With the other four English Classics positioned so close to the start of the season, there is no room for patience. On the first weekend in May, fillies and colts have to be ready to run hard down the Rowley Mile in the Guineas when the trees have barely broken into blossom. Epsom on Derby Day is equally edgy, a step into the unknown for horse and trainer. The St Leger, perched on the end of the season and at a mile and six and a half furlongs the longest of the Classics, is a link to the past, an old-fashioned test of stamina and of temperament for thoroughbreds who have at least had a season to find their feet.

“You’re still going slightly into the unknown,” says Gosden. “It’s a searching examination of the mind and stamina of a three-year-old. The last half-furlong can still find you out. There are no hiding places. But Doncaster is a fair track and you’ve got a long straight to get yourself organised. Good pedigree, nice action, right mind, those are the qualities I look for in a potential Leger horse.”
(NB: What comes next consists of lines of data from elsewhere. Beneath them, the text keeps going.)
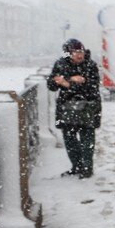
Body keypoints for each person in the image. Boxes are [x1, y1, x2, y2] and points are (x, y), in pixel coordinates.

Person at [47, 38, 102, 178]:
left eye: (81, 51)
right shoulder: (60, 64)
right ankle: (76, 166)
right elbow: (51, 85)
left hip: (87, 108)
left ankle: (87, 168)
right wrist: (57, 81)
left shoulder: (90, 65)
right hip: (67, 108)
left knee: (87, 140)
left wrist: (68, 83)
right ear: (67, 53)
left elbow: (92, 87)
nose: (79, 55)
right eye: (75, 52)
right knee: (70, 140)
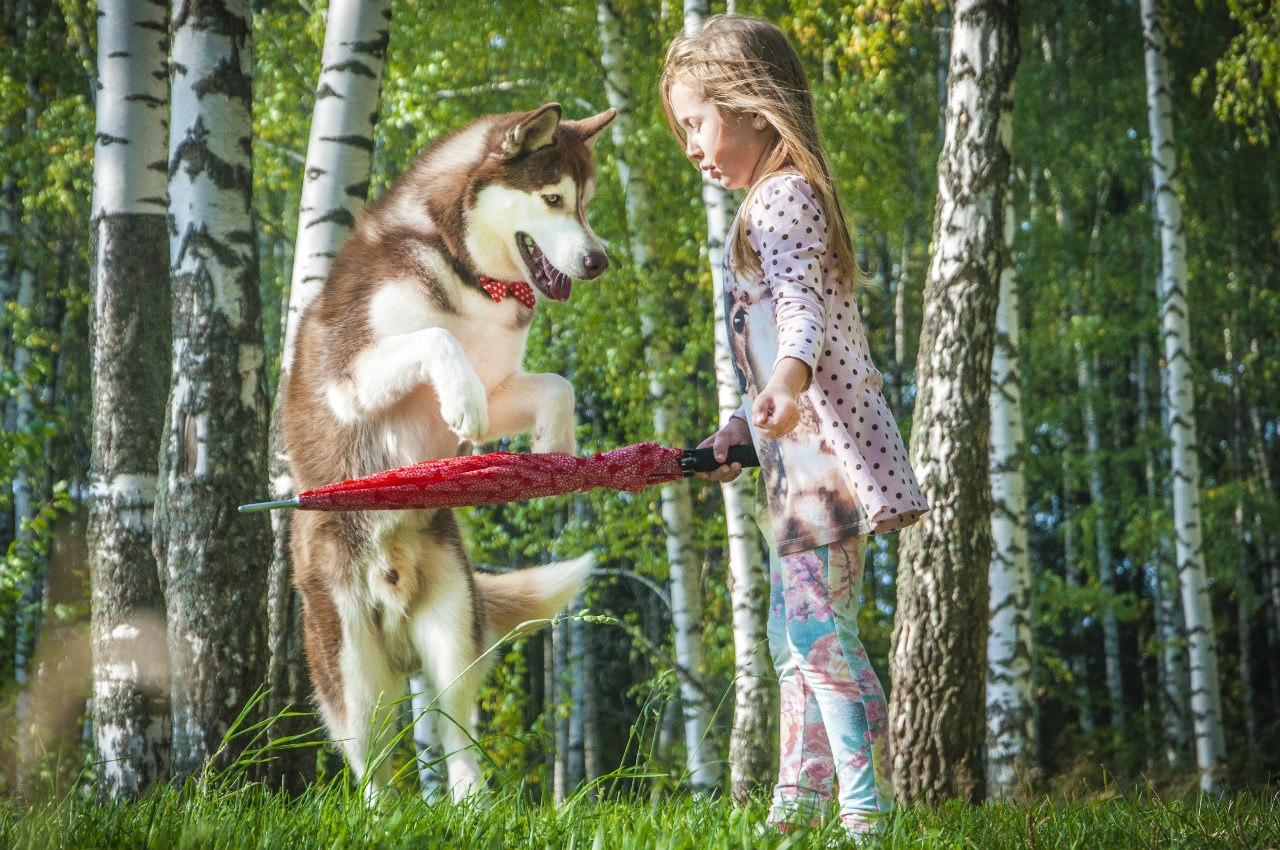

In Romsdal, Forever Now and Marzocco, Gosden has assembled a formidable challenge for the Ladbrokes St Leger. The first two, in particular, are typical Gosden candidates. Romsdal, a fast-finishing third in the Derby, represents the Classic form — as Lucarno did seven years ago — and Forever Now is a recent Goodwood winner and a late developer closer to the profile of Arctic Cosmos. Although the betting has Romsdal as joint second favourite behind Kingston Hill, the Derby second, and Forever Now a 14-1 shot, there might not be that much in it. Stable jockey William Buick will certainly have a tricky choice to make. Marzocco, outsider of the three, “usually doesn’t get going until it’s too late,” adds Gosden. “But it might suit him.”

Adding another Classic victory to the Oaks win of his brilliant filly, Taghrooda, would increase the gap to his pursuers in the race for a title based on prize-money and make Gosden the dominant English trainer of recent years. Qipco Champions day in mid-October, the richest day in the British calendar, will decide the outcome. But with Kingman set to confirm his place as the champion miler and Taghrooda a potential challenger to Australia’s supremacy in the Champion Stakes, Gosden can head to Kentucky confident that the present is under control.